### [Stored data]
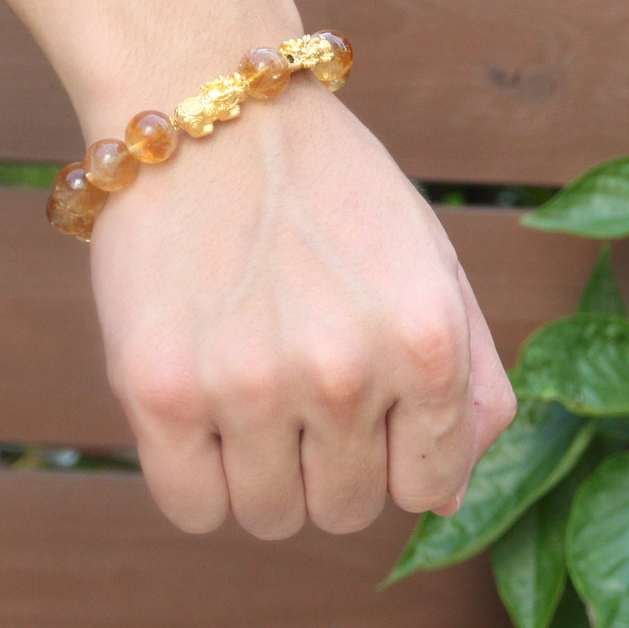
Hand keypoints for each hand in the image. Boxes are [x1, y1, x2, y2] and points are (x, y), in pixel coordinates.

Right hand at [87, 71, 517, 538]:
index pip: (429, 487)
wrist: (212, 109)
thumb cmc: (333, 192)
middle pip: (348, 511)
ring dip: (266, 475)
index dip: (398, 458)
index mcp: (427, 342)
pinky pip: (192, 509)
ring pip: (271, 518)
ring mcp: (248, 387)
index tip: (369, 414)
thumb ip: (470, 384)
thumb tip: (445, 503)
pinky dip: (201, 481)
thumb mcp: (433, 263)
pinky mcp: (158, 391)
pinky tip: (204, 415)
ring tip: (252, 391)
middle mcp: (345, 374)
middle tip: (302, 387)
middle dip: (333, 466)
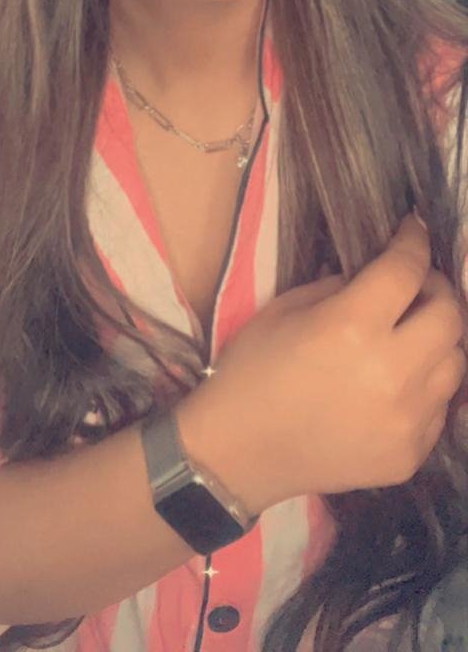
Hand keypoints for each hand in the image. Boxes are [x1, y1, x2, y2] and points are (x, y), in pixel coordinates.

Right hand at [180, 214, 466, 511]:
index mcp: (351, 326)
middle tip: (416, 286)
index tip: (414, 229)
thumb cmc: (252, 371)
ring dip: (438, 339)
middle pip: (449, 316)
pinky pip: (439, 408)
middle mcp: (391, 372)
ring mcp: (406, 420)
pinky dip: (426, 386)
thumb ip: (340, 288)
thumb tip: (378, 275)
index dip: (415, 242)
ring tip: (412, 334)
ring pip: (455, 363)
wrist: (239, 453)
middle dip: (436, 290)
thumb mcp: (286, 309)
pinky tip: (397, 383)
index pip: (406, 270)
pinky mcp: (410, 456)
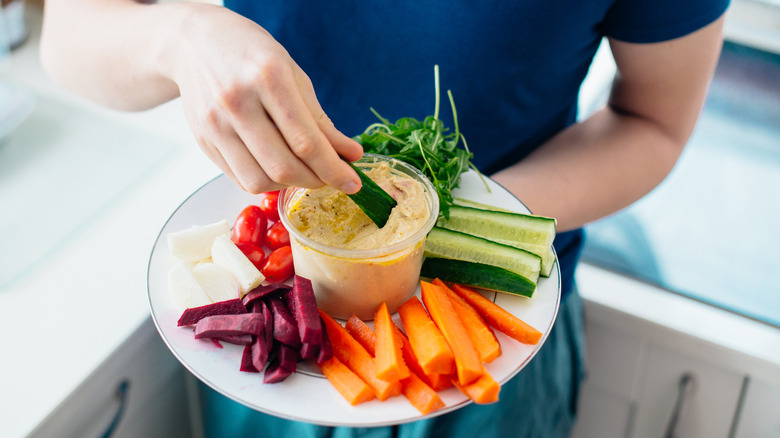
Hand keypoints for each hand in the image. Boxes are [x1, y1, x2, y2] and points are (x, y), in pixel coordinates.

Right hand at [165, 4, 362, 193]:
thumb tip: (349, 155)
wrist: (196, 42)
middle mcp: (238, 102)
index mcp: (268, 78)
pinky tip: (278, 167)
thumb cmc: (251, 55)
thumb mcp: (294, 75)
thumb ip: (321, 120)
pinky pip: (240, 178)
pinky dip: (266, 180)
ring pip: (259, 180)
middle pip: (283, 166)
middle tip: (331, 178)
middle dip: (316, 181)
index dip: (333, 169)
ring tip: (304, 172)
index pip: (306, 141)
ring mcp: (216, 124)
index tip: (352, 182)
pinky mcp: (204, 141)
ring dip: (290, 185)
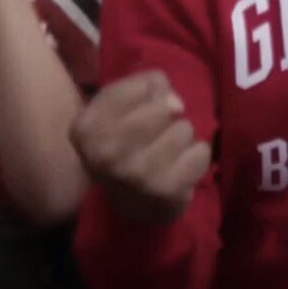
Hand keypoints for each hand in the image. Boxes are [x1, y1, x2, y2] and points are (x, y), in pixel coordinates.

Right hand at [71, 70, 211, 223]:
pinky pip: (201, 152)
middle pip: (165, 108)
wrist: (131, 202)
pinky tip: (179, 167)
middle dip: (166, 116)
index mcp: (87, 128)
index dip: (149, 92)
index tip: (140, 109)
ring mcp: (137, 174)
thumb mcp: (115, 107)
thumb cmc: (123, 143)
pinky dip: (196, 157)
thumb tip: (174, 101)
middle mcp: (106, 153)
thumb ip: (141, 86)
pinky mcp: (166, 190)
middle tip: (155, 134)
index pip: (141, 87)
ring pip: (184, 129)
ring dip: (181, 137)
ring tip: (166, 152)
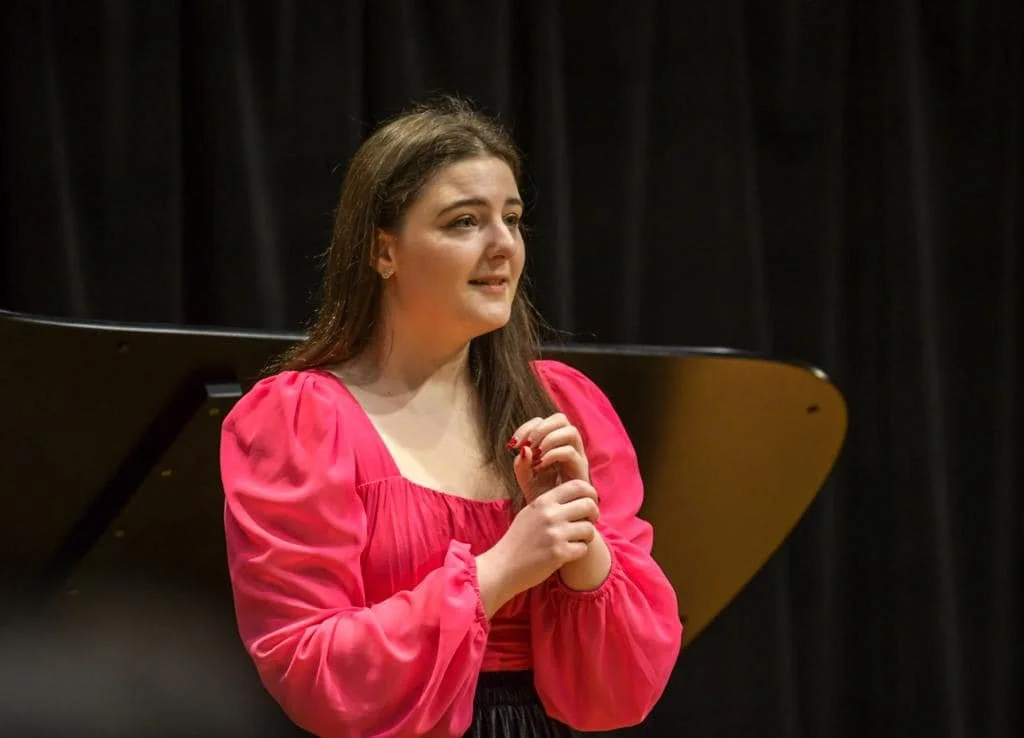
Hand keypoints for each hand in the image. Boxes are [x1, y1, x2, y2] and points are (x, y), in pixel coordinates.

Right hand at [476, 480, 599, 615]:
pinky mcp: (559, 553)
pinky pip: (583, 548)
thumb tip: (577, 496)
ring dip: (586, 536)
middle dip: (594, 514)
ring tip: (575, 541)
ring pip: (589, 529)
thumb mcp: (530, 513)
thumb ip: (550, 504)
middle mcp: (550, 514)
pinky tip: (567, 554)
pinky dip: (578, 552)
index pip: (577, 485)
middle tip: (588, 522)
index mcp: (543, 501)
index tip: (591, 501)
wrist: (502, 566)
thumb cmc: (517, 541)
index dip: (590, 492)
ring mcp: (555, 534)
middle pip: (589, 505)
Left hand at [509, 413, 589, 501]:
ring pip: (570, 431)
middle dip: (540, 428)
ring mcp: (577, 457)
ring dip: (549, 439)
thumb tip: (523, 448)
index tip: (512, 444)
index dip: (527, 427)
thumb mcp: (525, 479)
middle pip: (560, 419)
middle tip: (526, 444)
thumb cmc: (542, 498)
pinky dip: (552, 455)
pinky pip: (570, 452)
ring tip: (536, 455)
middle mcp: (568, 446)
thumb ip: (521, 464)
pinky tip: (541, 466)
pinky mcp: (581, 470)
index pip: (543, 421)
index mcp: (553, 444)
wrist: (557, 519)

### [Exercise aim]
This task asks for the number of lines above that include the string "Right". Respond with that number only.

### [Exercise solution]
5